(THE DATA begins)

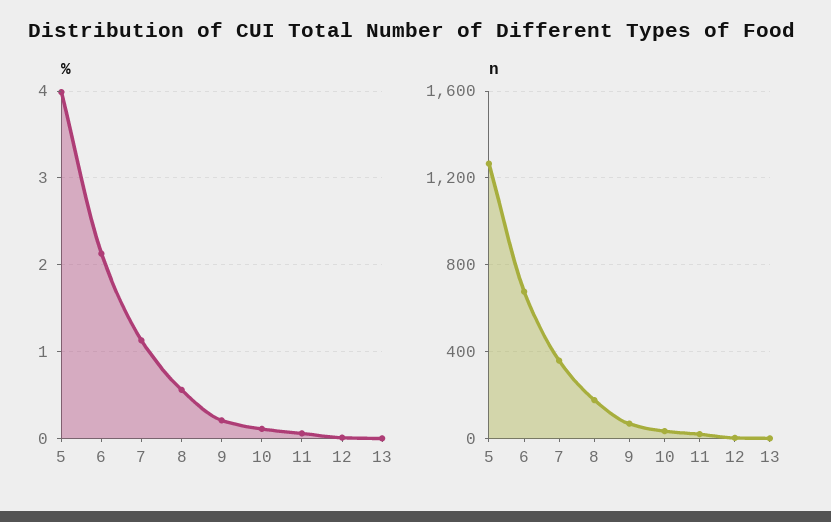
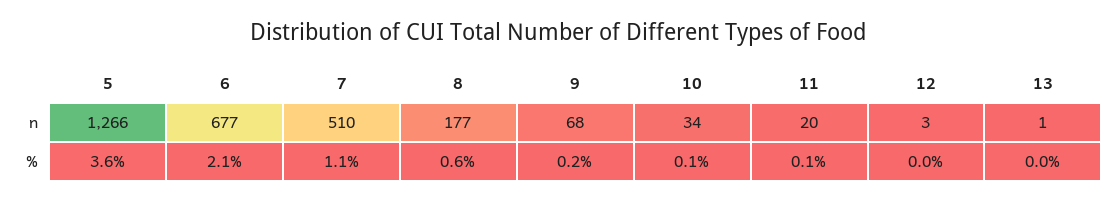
  {
    "%": {
-     "5": 4,
+     "5": 3.6,
      "6": 2.1,
      "7": 1.1,
      "8": 0.6,
      "9": 0.2,
      "10": 0.1,
      "11": 0.1,
      "12": 0,
      "13": 0
    },
    "n": {
      "5": 1266,
      "6": 677,
-     "7": 350,
+     "7": 510,
      "8": 177,
      "9": 68,
      "10": 34,
      "11": 20,
      "12": 3,
      "13": 1
    }
  }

(THE DATA ends)

> TASK BRIEF: Copy every entry word for word, but omit the pictures.

> FINISHED EXERCISE:
  {
    "%": {
-     "5": 4,
+     "5": 3.6,
      "6": 2.1,
      "7": 1.1,
      "8": 0.6,
      "9": 0.2,
      "10": 0.1,
      "11": 0.1,
      "12": 0,
      "13": 0
    },
    "n": {
      "5": 1266,
      "6": 677,
-     "7": 350,
+     "7": 510,
      "8": 177,
      "9": 68,
      "10": 34,
      "11": 20,
      "12": 3,
      "13": 1
    }
  }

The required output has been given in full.